RealEstat.id (Tangerang) – Pengembang properti PT Bumi Serpong Damai Tbk (IDX: BSDE) mengawali tahun dengan kinerja positif dengan mencetak prapenjualan Rp2,54 triliun di Kuartal I 2026 atau setara dengan 25% dari target tahunan Rp10 triliun.
Pencapaian BSDE ini juga tumbuh 5% secara tahunan (yoy), dibandingkan periode yang sama tahun sebelumnya sebesar Rp2,43 triliun. Hal ini dinilai mencerminkan daya tahan sektor properti residensial nasional.
Kinerja tersebut didorong oleh kontribusi kuat dari segmen residensial sebesar Rp1,23 triliun (49%), diikuti segmen komersial sebesar Rp944,14 miliar (37%), serta lain-lain sebesar Rp364,39 miliar (14%).
Baca Juga: Bumi Serpong Damai (BSDE) Targetkan Prapenjualan Rp10 Triliun di 2026, BSD City Masih Jadi Andalan
Direktur PT Bumi Serpong Damai Tbk, Hermawan Wijaya mengatakan, kinerja BSDE di sepanjang Kuartal I 2026 menunjukkan bahwa minat pasar tetap terjaga, terutama pada proyek-proyek dengan lokasi strategis dan konsep terintegrasi.
“Kami melihat bahwa permintaan properti, khususnya di segmen residensial, masih cukup resilien. Hal ini didukung oleh kebutuhan hunian yang tetap kuat serta kepercayaan konsumen terhadap kawasan mandiri terintegrasi seperti BSD City,” ujar Hermawan.
Menurutnya, strategi BSDE dalam menghadirkan produk yang tepat sasaran serta program pemasaran yang adaptif menjadi faktor kunci dalam menjaga momentum penjualan.
Baca Juga: Lewati Target, Bumi Serpong Damai (BSDE) Cetak Prapenjualan Rp10,04 Triliun di 2025
Segmen residensial tetap menjadi pendorong utama, didukung oleh proyek-proyek unggulan di BSD City seperti Nava Park, Hiera, The Armont Residences, Eonna, Terravia, Vireya, serta peluncuran klaster baru “Izzi”.

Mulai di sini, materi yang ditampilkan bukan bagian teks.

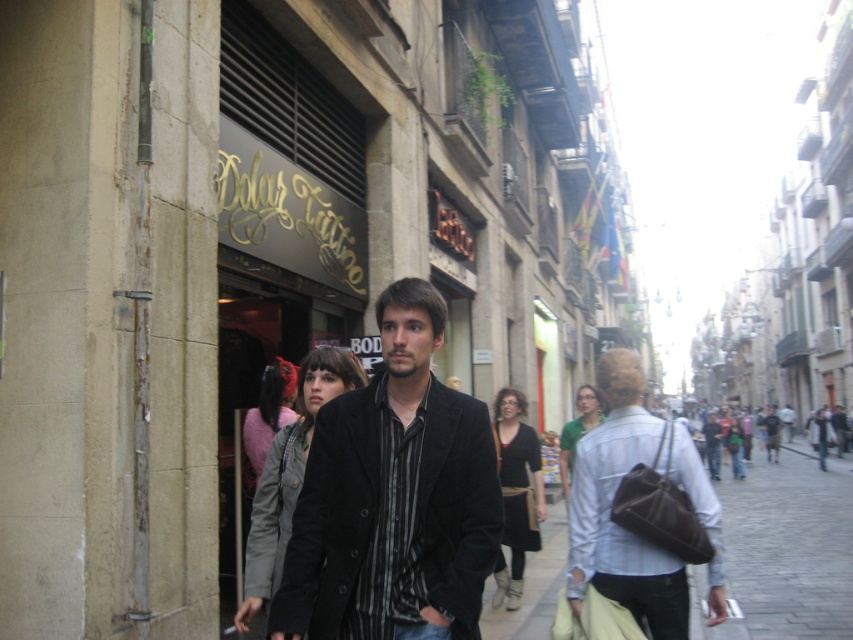
Question: Can you confirm if light blue denim shirt at center is bigger than gray matte jacket at center?

Choices:
 (A) yes
 (B) no

Answer: (B)

Question: Is black matte coat at center below gray matte jacket at center?

Choices:
 (A) yes
 (B) no

Answer: (B)

Question: Which point appears farthest from the camera in this image?

Choices:
 (A) (358, 458)
 (B) (845, 596)
 (C) (260, 529)
 (D) (663, 461)

Answer: (B)

Question: Estimate the real-world distances between objects in this image. Which object is farther from the gray matte jacket at center?

Choices:
 (A) brown leather bag at lower right
 (B) light blue denim shirt at center
 (C) black matte coat at center

Answer: (A)

Question: Does black matte coat at center appear on the right side of light blue denim shirt at center?

Choices:
 (A) yes
 (B) no

Answer: (B)

Question: Estimate the real-world distances between objects in this image. Which object is farther from the light blue denim shirt at center?

Choices:
 (A) brown leather bag at lower right
 (B) gray matte jacket at center

Answer: (A)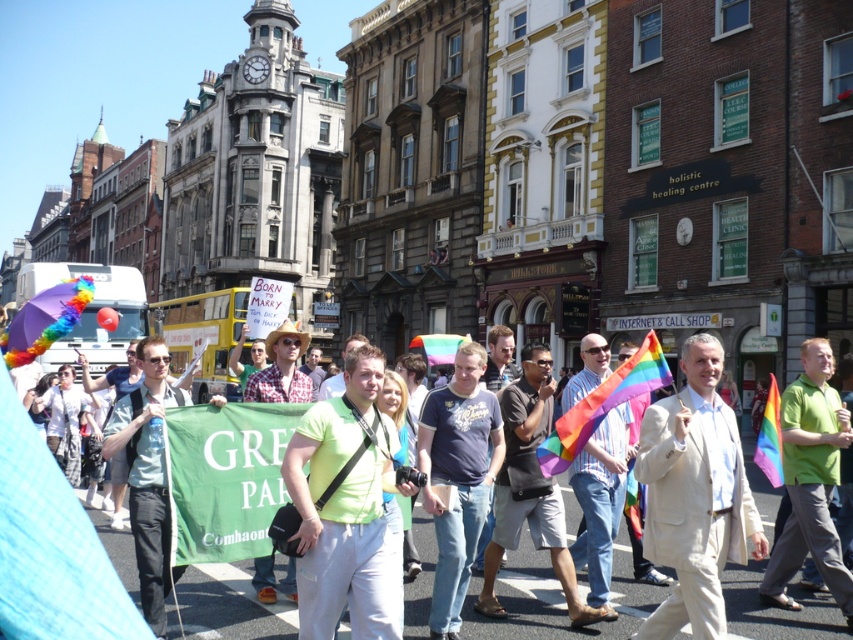
Is white textured suit at center smaller than green matte shirt at center?

Correct, white textured suit at center occupies less space than green matte shirt at center.

Does white textured suit at center have a lesser height compared to green matte shirt at center?

In fact, white textured suit at center may be taller than green matte shirt at center.

Between point (694, 561) and point (798, 512), which one is positioned in front?

Point (694, 561) is in front.

This screenshot has width=853, height=640. In order to click on white textured suit at center in this screenshot , I will do `click(695, 496)`.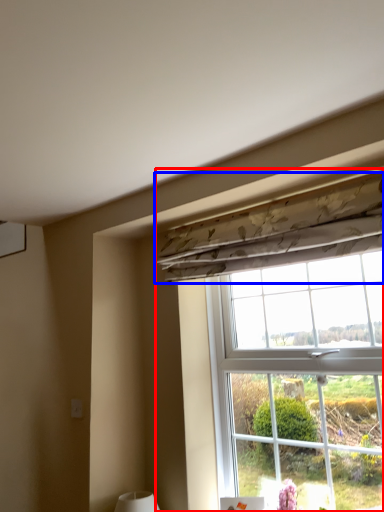
Question: Which of the following is the closest to the observer, window (highlighted by a red box) or curtain (highlighted by a blue box)?

Choices:
 (A) window
 (B) curtain

Answer: (A)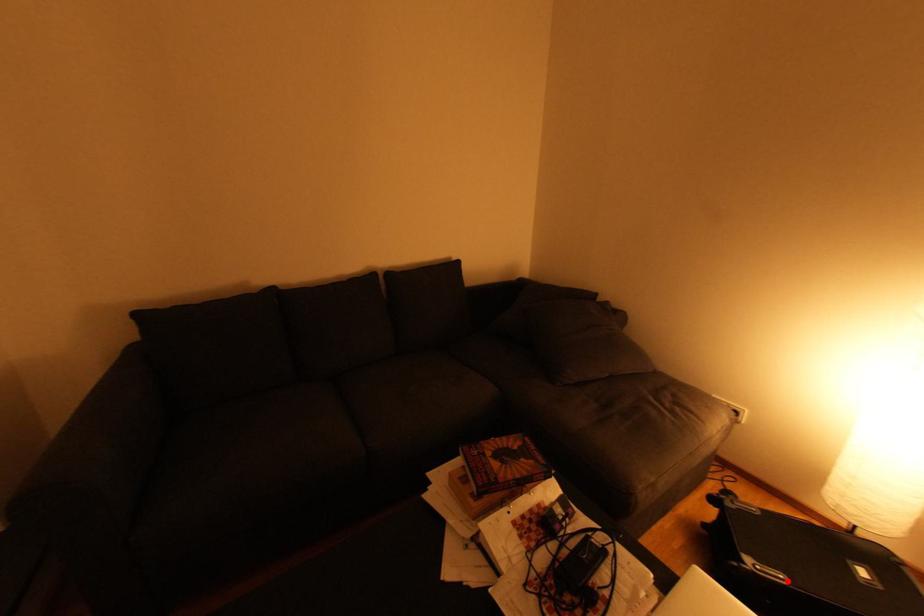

Selain itu, proyek di Grand Wisata Bekasi, Kota Wisata Cibubur dan Grand City Balikpapan juga memberikan kontribusi positif terhadap prapenjualan.

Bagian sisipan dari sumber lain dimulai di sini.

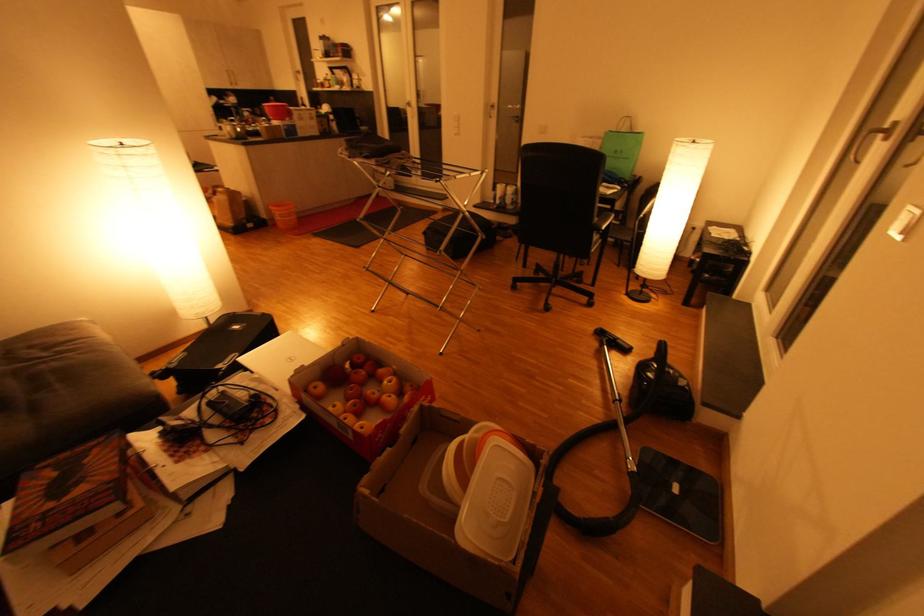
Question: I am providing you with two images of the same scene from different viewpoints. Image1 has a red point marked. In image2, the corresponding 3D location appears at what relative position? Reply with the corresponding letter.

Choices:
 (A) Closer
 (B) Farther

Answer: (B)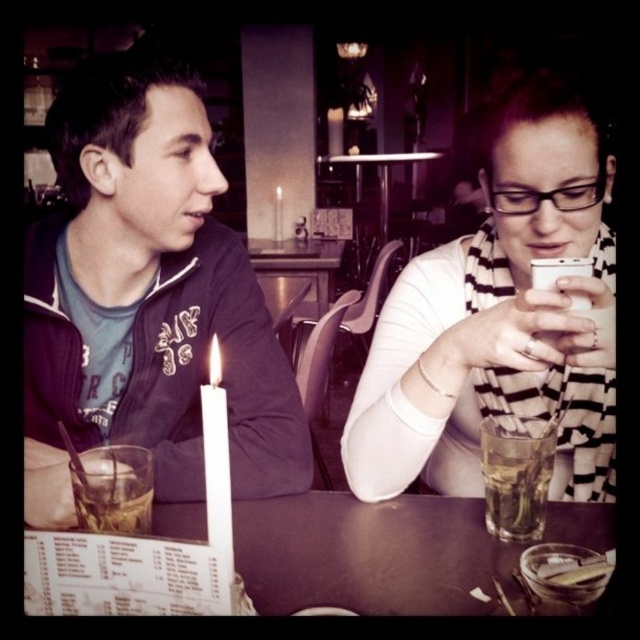
You are standing at the point marked as point (580, 394) in the image. You want to reach the door located at the opposite side of the room without moving closer than 80 centimeters to any person in the scene. Is this possible?

The distance between you and the viewer is 89.07 centimeters, which is greater than the 80 centimeter minimum required. Therefore, you can safely move to the door without violating the distance constraint.

You are standing at the entrance of the cafe and want to find the matte black jacket at center. According to the coordinates provided, where should you look to locate it?

The matte black jacket at center is located at point coordinates 0.497 along the x axis and 0.781 along the y axis.

You are a photographer trying to capture a clear shot of the white striped scarf at center without the matte black jacket at left blocking it. Can you adjust your position to do so?

The matte black jacket at left is positioned over the white striped scarf at center, so moving your camera angle slightly downward or to the side might allow you to capture the scarf without obstruction.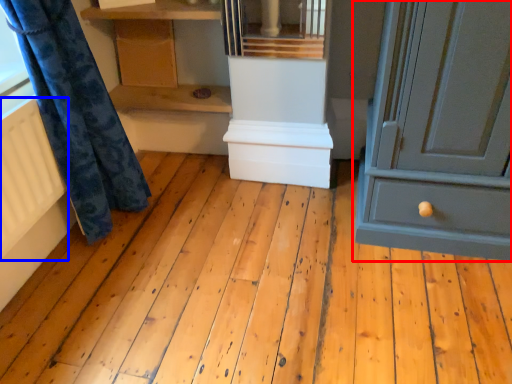
Question: Which object is further to the camera taking this photo, chest of drawers (highlighted by a red box) or radiator (highlighted by a blue box)?

Choices:
 (A) chest of drawers
 (B) radiator

Answer: (B)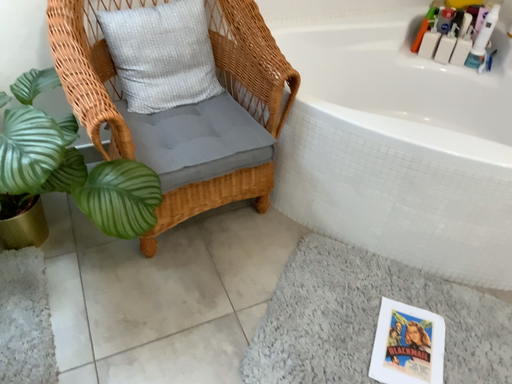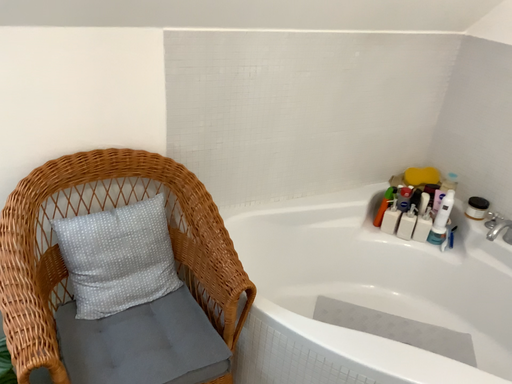
Question: How did the camera likely rotate when shooting the video?

Choices:
 (A) rotated downward
 (B) rotated upward

Answer: (B)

Di segmen komersial, penjualan ruko mendominasi dengan kontribusi Rp584,60 miliar, diikuti kavling komersial Rp246,67 miliar dan apartemen Rp112,87 miliar.
Penjualan apartemen didukung oleh proyek seperti The Elements, Southgate dan Aerium di Jakarta, serta Akasa dan Upper West di BSD City.
Secara geografis, BSD City tetap menjadi tulang punggung dengan kontribusi sekitar 71% terhadap total prapenjualan, menegaskan daya tarik kawasan mandiri yang terintegrasi dan terus berkembang.
Ke depan, BSDE melihat peluang tetap terbuka seiring potensi stabilisasi suku bunga serta berbagai insentif yang dapat mendorong daya beli masyarakat.
“Kami optimistis dapat mencapai target prapenjualan tahun 2026 sebesar Rp10 triliun, dengan tetap mengedepankan strategi peluncuran produk yang prudent, memperkuat jaringan pemasaran, serta didukung oleh program penjualan nasional kami “Royal Key” yang relevan dengan kondisi pasar,” tutup Hermawan.